The OpenAI SDKs (Python / JS), llm, aider, Continue, and most tools honor the standard environment variables:

export OPENAI_BASE_URL=http://127.0.0.1:8787/v1
export OPENAI_API_KEY=sk-...        # forwarded upstream unchanged

LiteLLM

Point the model's api_base at the proxy — per model, so you can route only the vendors you don't want to see PII:

# litellm config.yaml
model_list:
  - model_name: gpt-4o-masked
    litellm_params:
      model: openai/gpt-4o
      api_base: http://127.0.0.1:8787/v1
      api_key: os.environ/OPENAI_API_KEY

Or in code: litellm.completion(model="openai/gpt-4o", api_base="http://127.0.0.1:8787/v1", ...).

OpenWebUI

Add the proxy as an OpenAI-compatible connection: Admin Panel → Settings → Connections → OpenAI API → set the URL to http://127.0.0.1:8787/v1 (use http://host.docker.internal:8787/v1 when OpenWebUI runs in Docker and the proxy on the host). Every chat through that connection is anonymized before it leaves the machine; the reply comes back restored, so users see real names while the upstream vendor never does.

MCP clients (Claude Desktop / Claude Code / Cursor)

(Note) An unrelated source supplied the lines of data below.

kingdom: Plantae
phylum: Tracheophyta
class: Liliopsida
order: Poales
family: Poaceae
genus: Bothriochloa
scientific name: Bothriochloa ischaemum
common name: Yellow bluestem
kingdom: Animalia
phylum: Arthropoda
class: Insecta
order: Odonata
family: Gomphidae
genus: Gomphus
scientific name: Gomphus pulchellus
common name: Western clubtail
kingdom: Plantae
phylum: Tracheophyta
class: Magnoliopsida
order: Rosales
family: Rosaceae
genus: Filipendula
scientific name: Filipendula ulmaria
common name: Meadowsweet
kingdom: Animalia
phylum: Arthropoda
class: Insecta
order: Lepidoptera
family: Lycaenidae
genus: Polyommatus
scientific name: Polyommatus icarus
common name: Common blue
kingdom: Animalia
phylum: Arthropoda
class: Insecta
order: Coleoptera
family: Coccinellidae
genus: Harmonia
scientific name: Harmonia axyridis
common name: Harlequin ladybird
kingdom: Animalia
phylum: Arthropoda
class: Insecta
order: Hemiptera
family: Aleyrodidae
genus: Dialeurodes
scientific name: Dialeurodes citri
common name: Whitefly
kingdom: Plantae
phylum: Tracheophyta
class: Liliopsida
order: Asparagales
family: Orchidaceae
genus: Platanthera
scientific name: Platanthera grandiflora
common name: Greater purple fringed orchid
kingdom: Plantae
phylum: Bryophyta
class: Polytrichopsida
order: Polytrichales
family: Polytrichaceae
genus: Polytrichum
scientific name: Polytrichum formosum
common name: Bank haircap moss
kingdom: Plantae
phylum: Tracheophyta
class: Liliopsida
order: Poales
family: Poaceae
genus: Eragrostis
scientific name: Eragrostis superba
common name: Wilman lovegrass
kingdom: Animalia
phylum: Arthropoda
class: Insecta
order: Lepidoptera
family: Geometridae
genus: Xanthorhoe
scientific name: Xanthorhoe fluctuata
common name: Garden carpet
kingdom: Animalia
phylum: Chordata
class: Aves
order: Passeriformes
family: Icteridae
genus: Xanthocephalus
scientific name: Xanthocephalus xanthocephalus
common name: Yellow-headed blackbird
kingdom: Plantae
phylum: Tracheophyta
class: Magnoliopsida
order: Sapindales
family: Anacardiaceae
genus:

The MCP server exposes anonymize / deanonymize / scan as tools — see the README quickstart and web/packages/mcp/README.md. Claude Code:

claude mcp add prompt-anonymizer -- npx -y @prompt-anonymizer/mcp

Typical agent uses: scan a repo before pushing; anonymize a local file (file: input) so its PII never enters the model context; deanonymize with output_file to restore a reply straight to disk.

Git hooks and CI

pre-commit framework (Python CLI) — full recipe in the README:

repos:
  - repo: https://github.com/akazah/prompt-anonymizer
    rev: v0.3.0
    hooks:
      - id: prompt-anonymizer-scan

husky + lint-staged (Node CLI):

{ "lint-staged": { "*": "prompt-anonymizer scan" } }

GitHub Actions job that fails a PR when tracked text files contain PII (findings show file:line:col and entity type only — logs stay PII-free):

jobs:
  pii-scan:
    runs-on: ubuntu-latest
    steps:
      - uses: actions/checkout@v7
      - uses: actions/setup-python@v6
        with: { python-version: "3.13" }
      - run: pip install prompt-anonymizer==0.3.0
      - run: git ls-files -z '*.md' '*.txt' | xargs -0 prompt-anonymizer scan

Python apps (library, no proxy)

When you control the code, calling the library directly gives you the mapping for the round-trip — see the README quickstart. The same applies to JS/TS apps with @prompt-anonymizer/core or the React/Vue bindings.

Notes

  • The proxy keeps mappings in memory per request and binds to 127.0.0.1 by default. Detection there is regex-first with opt-in NER — configure entity types and deny/allow lists in the admin GUI.
  • Detection is best-effort everywhere; treat these integrations as a safety net, not a guarantee (see README limitations).